CERT_MAP - UBROKER UACL entry

Description

A CERT_MAP UACL entry maps a client X.509 certificate to certificate identifier.

CERT_MAP defines one or more certificate fields and values that are used to match against the client's certificate. All of the fields defined by CERT_MAP must match the client certificate in order for the rule to be considered a match.

Usage


Method

Syntax

IBM i

UNIX

Windows

z/OS

UACL File Keyword

cert_map id=certid,cert-field(s)

(tick)

(tick)

(tick)

(tick)


Values

id is the certificate identifier.

cert-fields is a comma-separated list of one or more certificate fields.
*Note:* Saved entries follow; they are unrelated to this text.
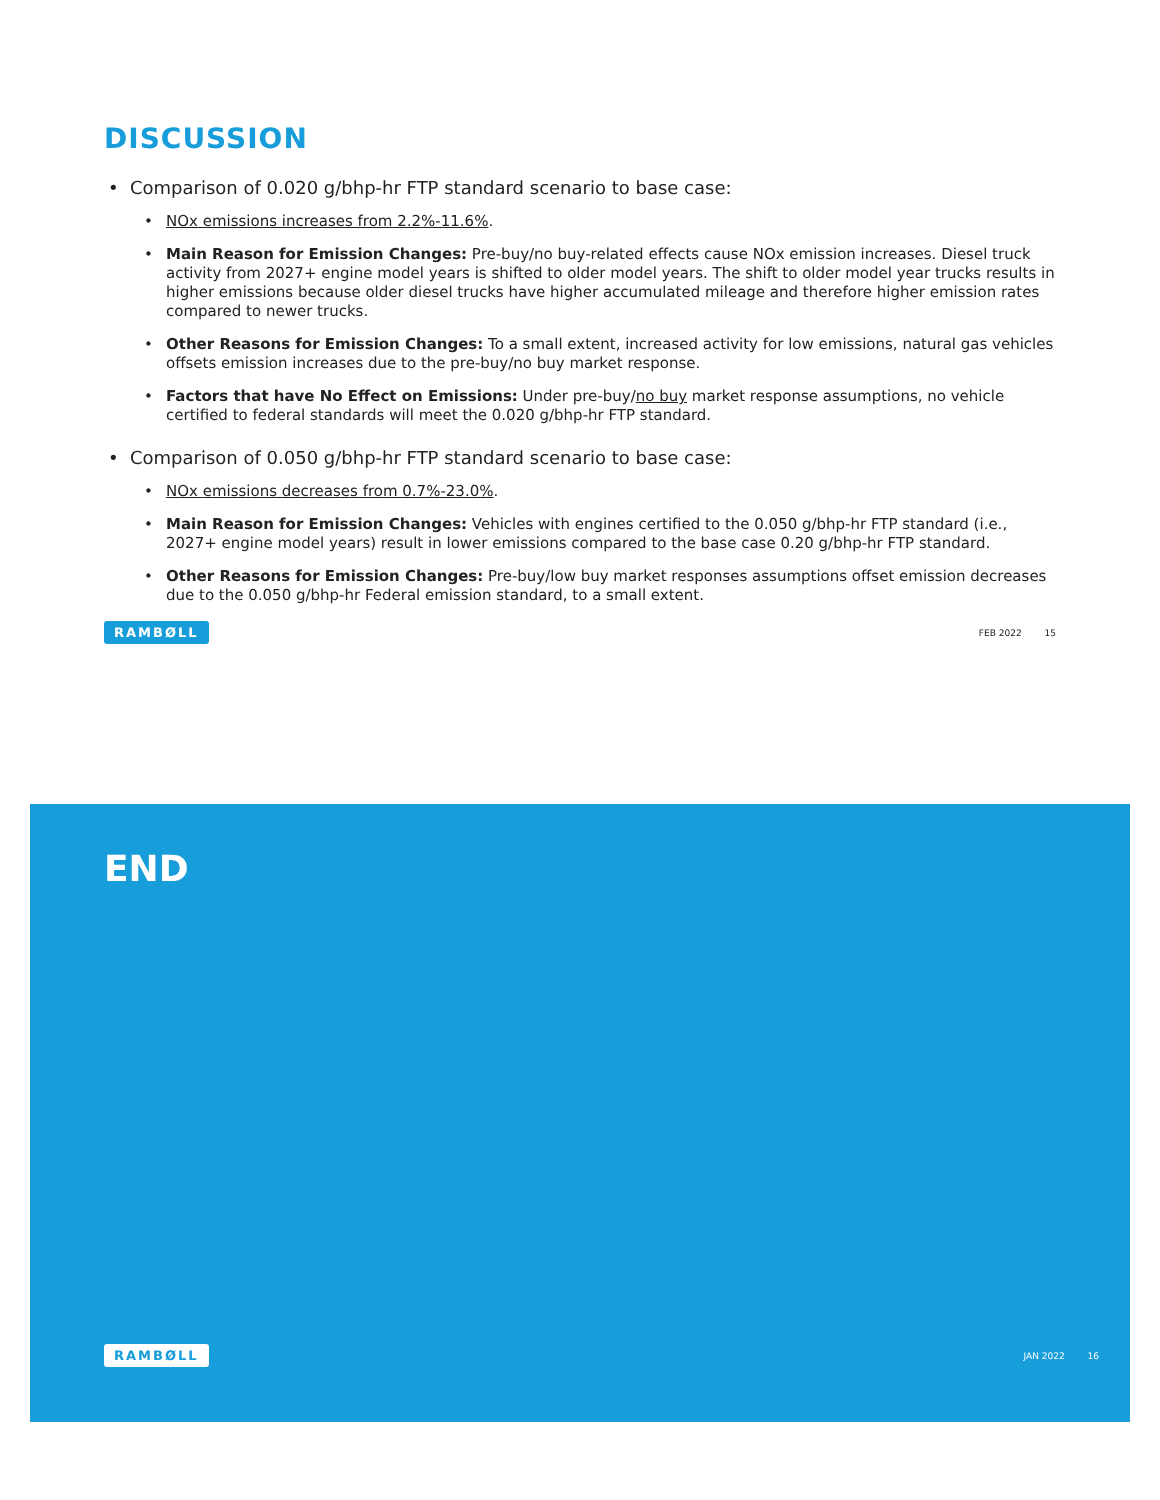DISCUSSION
• Comparison of 0.020 g/bhp-hr FTP standard scenario to base case:
• NOx emissions increases from 2.2%-11.6%.
• Main Reason for Emission Changes: Pre-buy/no buy-related effects cause NOx emission increases. Diesel truck activity from 2027+ engine model years is shifted to older model years. The shift to older model year trucks results in higher emissions because older diesel trucks have higher accumulated mileage and therefore higher emission rates compared to newer trucks.
• Other Reasons for Emission Changes: To a small extent, increased activity for low emissions, natural gas vehicles offsets emission increases due to the pre-buy/no buy market response.
• Factors that have No Effect on Emissions: Under pre-buy/no buy market response assumptions, no vehicle certified to federal standards will meet the 0.020 g/bhp-hr FTP standard.
• Comparison of 0.050 g/bhp-hr FTP standard scenario to base case:
• NOx emissions decreases from 0.7%-23.0%.
• Main Reason for Emission Changes: Vehicles with engines certified to the 0.050 g/bhp-hr FTP standard (i.e., 2027+ engine model years) result in lower emissions compared to the base case 0.20 g/bhp-hr FTP standard.
• Other Reasons for Emission Changes: Pre-buy/low buy market responses assumptions offset emission decreases due to the 0.050 g/bhp-hr Federal emission standard, to a small extent.
RAMBØLL FEB 2022 15
END
RAMBØLL JAN 2022 16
Values in the certificate fields support generic specification.

CERT_MAP Examples:

Example

Description

cert_map id=myhost,hostname=myhost.com

Validates certificate subject alternate name dns.

cert_map id=myhost,hostname=myhost.com,serialnumber=025678B34

Validates certificate subject alternate name dns, and certificate serial number.

cert_map id=myhost,subject="/CN=myhost.com/"

Validates certificate subject common name.

cert_map id=myuser,email=myuser@myhost.com

Validates certificate subject alternate name email.

cert_map id=myuser,ipaddress=127.0.0.1

Validates certificate subject alternate name IP address.


(See X.509 Certificates for a detail discussion on the cert-fields values.)